_Given instruction_
Write out every line of the records below as a JSON list of strings, one string per line and no strings for blank lines. Leave the pictures out.

_Listing_
════════

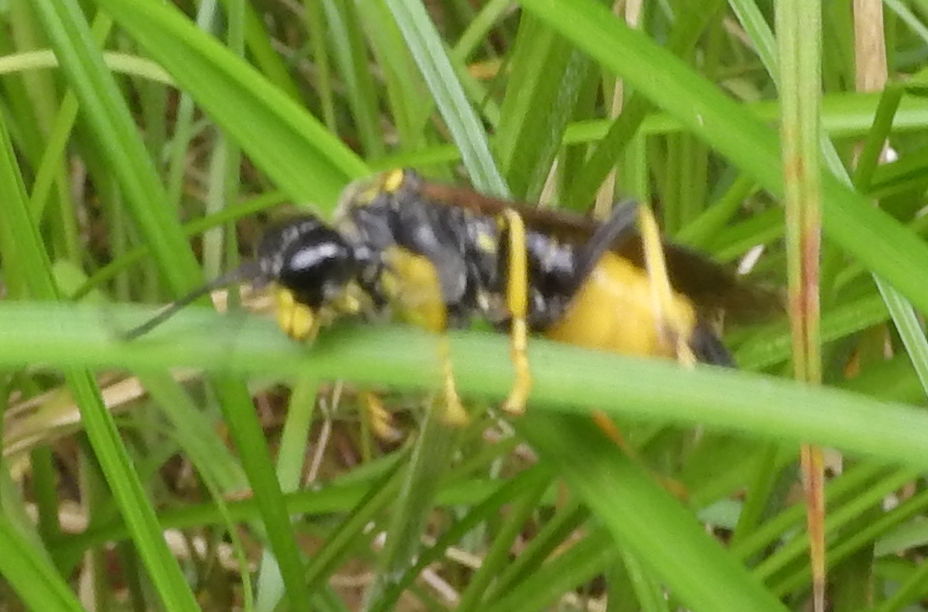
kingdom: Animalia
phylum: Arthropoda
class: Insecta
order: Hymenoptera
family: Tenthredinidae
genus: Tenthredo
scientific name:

════════

_Result for this exercise_
[
  "kingdom: Animalia",
  "phylum: Arthropoda",
  "class: Insecta",
  "order: Hymenoptera",
  "family: Tenthredinidae",
  "genus: Tenthredo",
  "scientific name:"
]